(ТЕКСТ ДЛЯ РАЗБОРА)

Еще одна проблема — не хватает донорских органов для пересадок. У нас, в отличие от других стран, не проводится работа с общественным мнением по поводу донорства. Во время командировки в Италию в одной церкви в Риме я видел плакат, на котором было написано: «Не забирай с собой на небо все свои органы, оставь их нуждающимся на земле». А впервые такие плакаты появились в Испании. В этих странах приветствуется подобная своеобразная благотворительность после смерти, люди сочувствуют обреченным, считают своим долгом помочь кого-то спасти. (Кстати, Испания, не самая богатая страна, сейчас занимает первое место в мире по уровню здравоохранения. Раньше на первом месте была Канада.)
Идеально было бы, конечно, выращивать органы из стволовых клеток Но надеяться на это пока не стоит До сих пор не получена даже чистая культура стволовых клеток. В периферической крови их 3 на 1 миллиард клеток. В костном мозге стволовые клетки пока невозможно отделить от жировой ткани. Сейчас получены не действительно стволовые, а чуть более дифференцированные стромальные клетки. В освещении этого вопрос а больше пустой погони за сенсациями, чем разговора о реальных достижений. Так что хотя трансплантация необходима, но у нас в стране она пока на низком уровне. А научный потенциал у нас есть.
Т.А. Расскажите, пожалуйста, еще что-нибудь о Валерии Ивановиче Шумакове. Интересно, что он был за человек?
А.В. Впервые мы встретились в 1982 году на операции: он, директор института, и я молодой ординатор. Сейчас аспирантам в нашем институте сложнее — пока-то их допустят до операции, до больного. А тогда в НИИ было всего около 400 человек. Оперировать ставили тут же. У Валерия Ивановича были очень хорошие руки: небольшие, чуткие, с длинными пальцами, несмотря на его комплекцию. Да она у него и не всегда была такая, как в последние годы жизни. В молодости он, говорят, был очень спортивным. С успехом занимался толканием ядра. Делал он на операции все быстро, четко. (Это важно: чем меньше травмируются хирургом на операции ткани, тем они быстрее заживают, тем меньше вероятность инфицирования. — Т.А.)

(ЗАДАНИЯ)
1. Определите, согласуются ли с текстом для разбора утверждения (а), (б) и (в). Для каждого ответьте «да» или «нет» и приведите решающие слова текста дословной цитатой.
(а) Плакаты, призывающие к посмертному донорству органов, впервые появились в Италии.
(б) Первая встреча с Валерием Ивановичем Шумаковым произошла в 1982 году на операции.
(в) В то время в НИИ работало около 400 человек.
2. Каким видом спорта, согласно тексту для разбора, успешно занимался Валерий Иванович Шумаков в молодости?
3. Выведите, пожалуйста, без изменений отрезок текста для разбора от слов "Еще одна проблема" до слов "месте была Канада.)".

(ИЗВЛЕЧЁННЫЕ ДАННЫЕ)

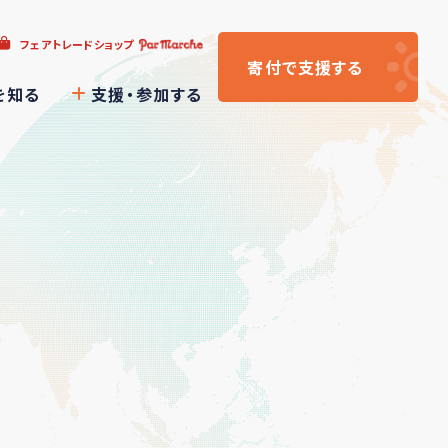
フェアトレードショップ
寄付
で支援
する
を知る
支援・参加する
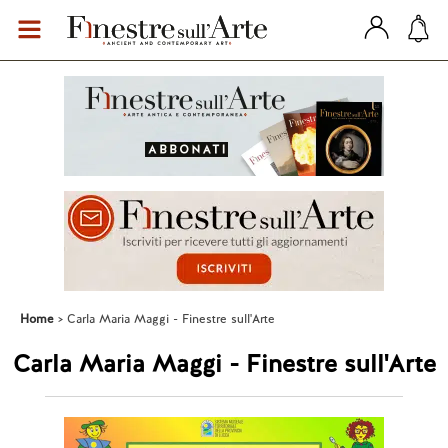
Home
Carla Maria Maggi - Finestre sull'Arte
Carla Maria Maggi - Finestre sull'Arte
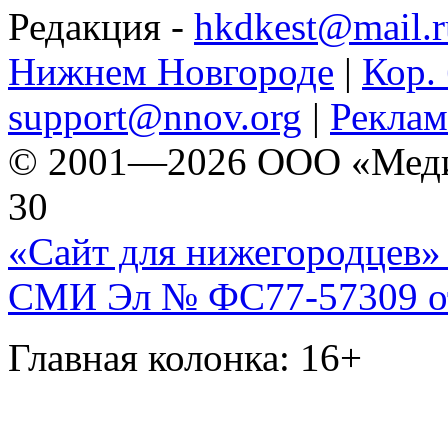
Редакция -
hkdkest@mail.r
Нижнем Новгороде
|
Кор. 
support@nnov.org
|
Реклам
© 2001—2026 ООО «Медиа 
30
«Сайт для нижегородцев» 
СМИ Эл № ФС77-57309 от 
Главная колонка: 16+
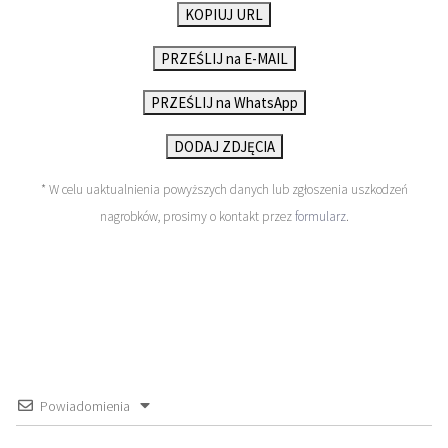
KOPIUJ URL
PRZEŚLIJ na E-MAIL
PRZEŚLIJ na WhatsApp
DODAJ ZDJĘCIA
* W celu uaktualnienia powyższych danych lub zgłoszenia uszkodzeń
nagrobków, prosimy o kontakt przez
formularz
.
Powiadomienia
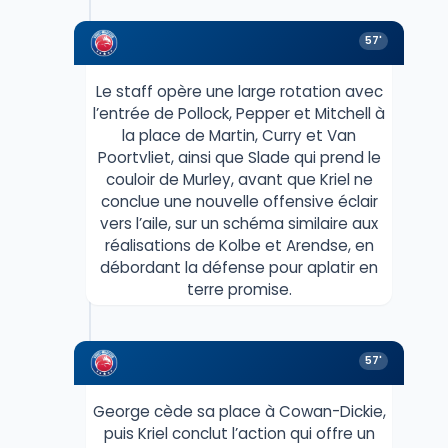
57'
Le staff opère une large rotation avec
l’entrée de Pollock, Pepper et Mitchell à
la place de Martin, Curry et Van
Poortvliet, ainsi que Slade qui prend le
couloir de Murley, avant que Kriel ne
conclue une nouvelle offensive éclair
vers l’aile, sur un schéma similaire aux
réalisations de Kolbe et Arendse, en
débordant la défense pour aplatir en
terre promise.
57'
George cède sa place à Cowan-Dickie,
puis Kriel conclut l’action qui offre un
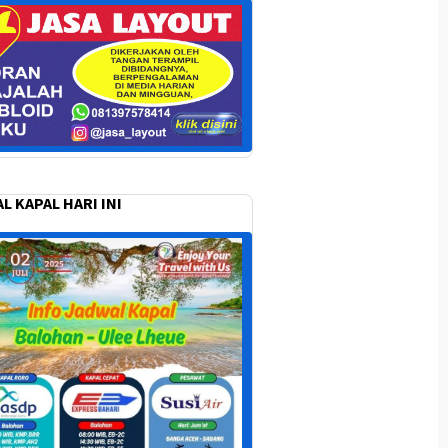
L KAPAL HARI INI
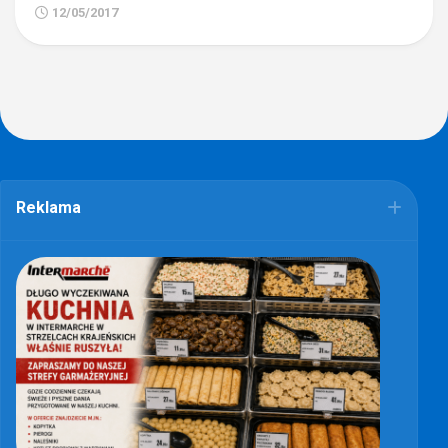
12/05/2017
Reklama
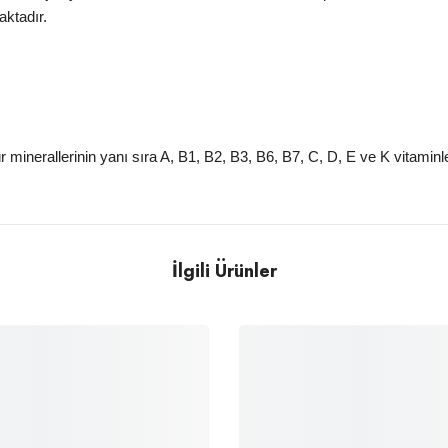
ktadır.
 minerallerinin yanı sıra A, B1, B2, B3, B6, B7, C, D, E ve K vitamin
İlgili Ürünler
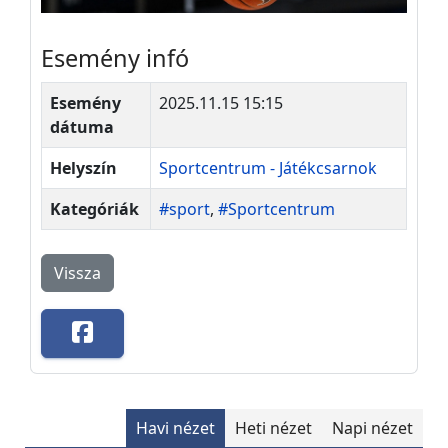
Esemény infó
Esemény
2025.11.15 15:15
dátuma
Helyszín
Sportcentrum - Játékcsarnok
Kategóriák
#sport
,
#Sportcentrum
Vissza
Havi nézet
Heti nézet
Napi nézet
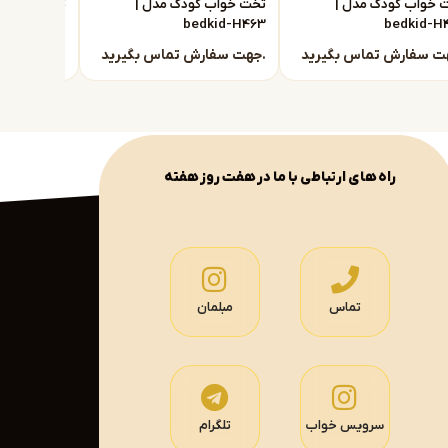
 خواب کودک مدل |
تخت خواب کودک مدل |
تخت خواب ک
dkid-H462
bedkid-H463
bedkid-H
جهت سفارش تماس بگیرید.
جهت سفارش تماس بگیرید.
راه های ارتباطی با ما در هفت روز هفته
تماس
مبلمان
سرویس خواب
تلگرام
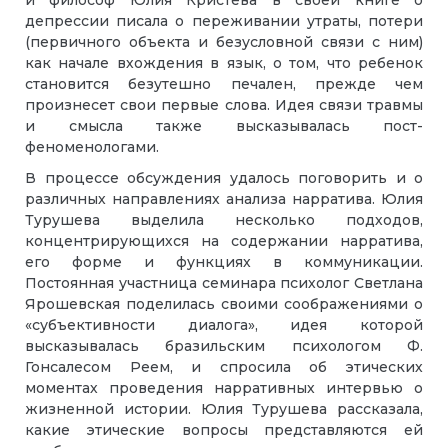
и философ Юлия Кристева в своей книге о
депрессии писала о переживании утраты, потери
(первичного объекта и безусловной связи с ним)
как начале вхождения в язык, о том, что ребенок
становится безутешно печален, прежде чем
произнесет свои первые слова. Идея связи травмы
и смысла также высказывалась пост-
феноменологами.
В процессе обсуждения удалось поговорить и о
различных направлениях анализа нарратива. Юлия
Турушева выделила несколько подходов,
концентрирующихся на содержании нарратива,
его форме и функциях в коммуникации.
Постоянная участница семинара психолог Светлана
Ярошевская поделилась своими соображениями о
«субъективности диалога», идея которой
высказывалась бразильским психологом Ф.
Гонсалесом Реем, и спросила об этических
моментах проведения нарративных интервью о
жизненной истории. Юлия Турушева рассказала,
какие этические вопросы представляются ей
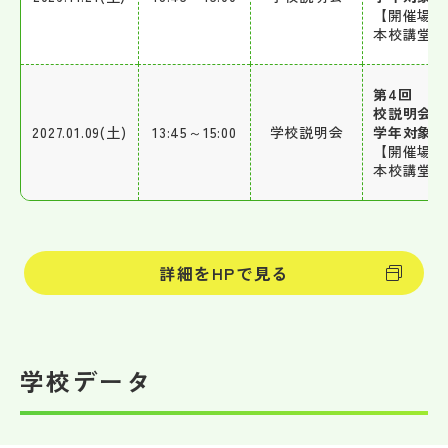
【開催場所
本校講堂
第4回 中
校説明会（
2027.01.09(土)
13:45～15:00
学校説明会
学年対象）
【開催場所
本校講堂
詳細をHPで見る
学校データ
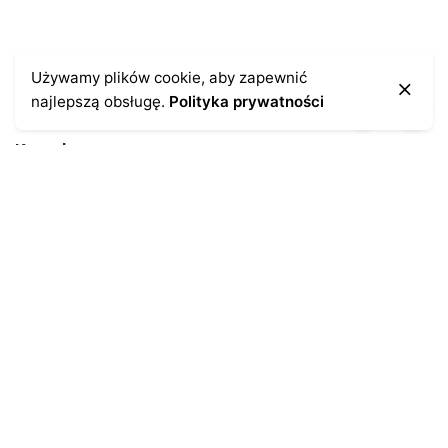
Używamy plików cookie, aby zapewnić
najlepszą obsługę.
Polityka prywatności
Kontakt
43-300 Bielsko-Biała
ul. Cieszyńska 4
Telefon:
691-547-155
Email:
kontakt@antykikormoran.pl
Moje konto
Moje zamówienia
Moja historia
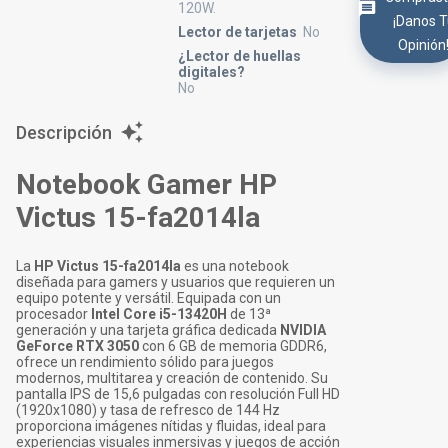
120W.
¡Danos 
Lector de tarjetas
No
Opinión
¿Lector de huellas
digitales?
No
Descripción
Notebook Gamer HP
Victus 15-fa2014la
La
HP Victus 15-fa2014la
es una notebook
diseñada para gamers y usuarios que requieren un
equipo potente y versátil. Equipada con un
procesador
Intel Core i5-13420H
de 13ª
generación y una tarjeta gráfica dedicada
NVIDIA
GeForce RTX 3050
con 6 GB de memoria GDDR6,
ofrece un rendimiento sólido para juegos
modernos, multitarea y creación de contenido. Su
pantalla IPS de 15,6 pulgadas con resolución Full HD
(1920x1080) y tasa de refresco de 144 Hz
proporciona imágenes nítidas y fluidas, ideal para
experiencias visuales inmersivas y juegos de acción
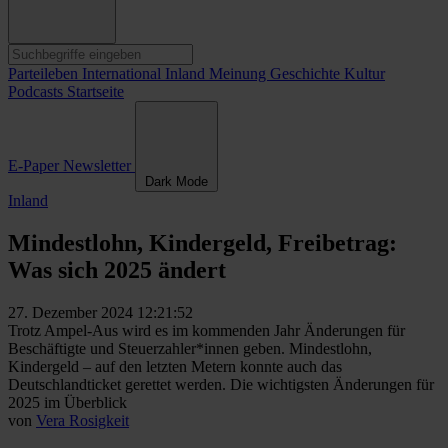
Parteileben
International
Inland
Meinung
Geschichte
Kultur
Podcasts
Startseite
E-Paper
Newsletter
Dark Mode
Inland
Mindestlohn, Kindergeld, Freibetrag:
Was sich 2025 ändert
27. Dezember 2024 12:21:52
Trotz Ampel-Aus wird es im kommenden Jahr Änderungen für
Beschäftigte und Steuerzahler*innen geben. Mindestlohn,
Kindergeld – auf den letzten Metern konnte auch das
Deutschlandticket gerettet werden. Die wichtigsten Änderungen für
2025 im Überblick
von
Vera Rosigkeit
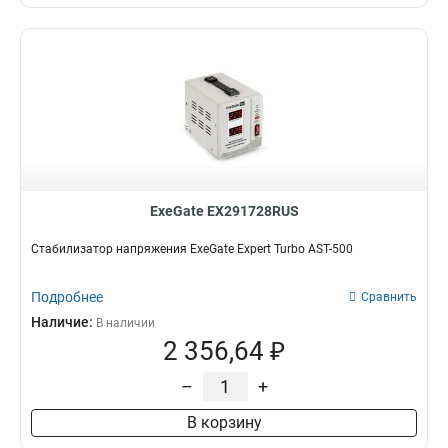
ExeGate EX291728RUS
Стабилизатор напряжения ExeGate Expert Turbo AST-500
Подробнее
Сравнить
Наличие:
В наличии
2 356,64 ₽
–
+
В корзину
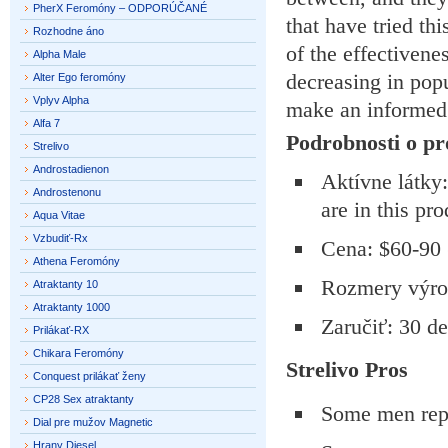
PherX Feromóny – ODPORÚČANÉ
that have tried th
Rozhodne áno
of the effectivene
Alpha Male
decreasing in pop
Alter Ego feromóny
Vplyv Alpha
make an informed 
Alfa 7
Podrobnosti o pr
Strelivo
Androstadienon
Aktívne látky
Androstenonu
are in this pr
Aqua Vitae
Vzbudiť-Rx
Cena: $60-90 (
Athena Feromóny
Rozmery výro
Atraktanty 10
Atraktanty 1000
Zaručiť: 30 de
Prilákať-RX
Chikara Feromóny
Strelivo
Pros
Conquest prilákať ženy
CP28 Sex atraktanty
Some men repo
Dial pre mužov Magnetic
Hrany Diesel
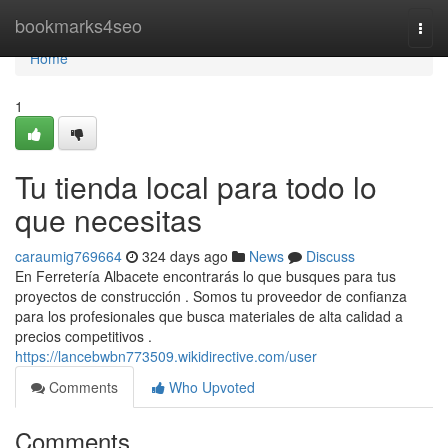
Home
bookmarks4seo
Togg
navi
Home
1
Tu tienda local para todo lo
que necesitas
caraumig769664
324 days ago
News
Discuss
En Ferretería Albacete encontrarás lo que busques para tus
proyectos de construcción . Somos tu proveedor de confianza
para los profesionales que busca materiales de alta calidad a
precios competitivos .
https://lancebwbn773509.wikidirective.com/user
Comments
Who Upvoted
Comments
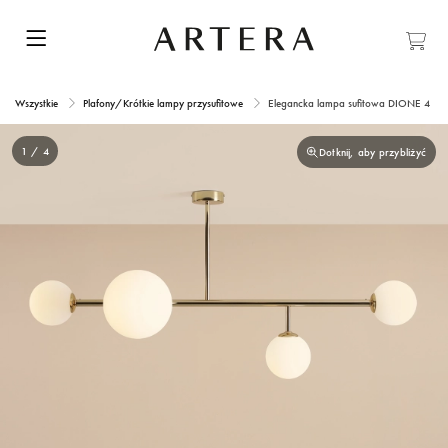
Wszystkie
Plafony/Krótkie lampy przysufitowe
Elegancka lampa sufitowa DIONE 4 G
1 / 4
Dotknij, aby przybliżyć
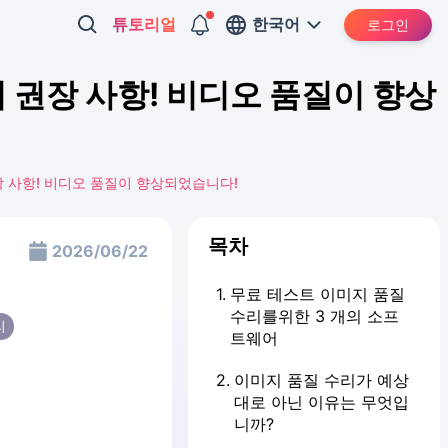
튜토리얼
한국어
로그인
 권장 사항! 비디오 품질이 향상
!
 사항! 비디오 품질이 향상되었습니다!
목차
2026/06/22
1
.
무료 테스트 이미지 품질
수리를위한 3 개의 소프
리
트웨어
2
.
이미지 품질 수리가 예상
대로 아닌 이유는 무엇입
니까?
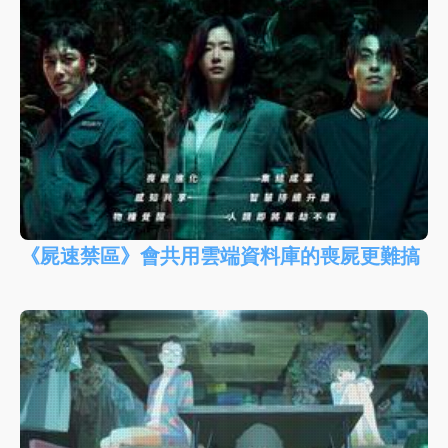
《屍速禁區》會共用雲端資料庫的喪屍更難搞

(ОТВЕТЫ К ЗАДАНИЯМ)
1.
(а) Нет: «А впервые такие плакаты появились в Испании».
(б) Да: «Впервые мы встретились в 1982 году на операции».
(в) Да: «А тогда в НИИ было всего около 400 человек».

2. Толканием ядра.

3.
Еще одна проблема — не хватает донорских органов для пересадок. У нас, в отличие от других стран, не проводится работа с общественным мнением по поводу донорства. Во время командировки в Италию в одной церкви в Риме я видел плакат, на котором было написано: «Не забирай с собой на небо все свои органы, оставь их нуждающимся на земле». А впервые такие плакаты появились в Испании. В этих странах приветствуется подобная своеобразная благотворительность после смерти, люди сочувствуют обреченным, считают своим долгом помочь кого-то спасти. (Кстати, Испания, не самая богатая страна, сейчас занимает первое место в мире по уровню здравоохранения. Раньше на первом месте была Канада.)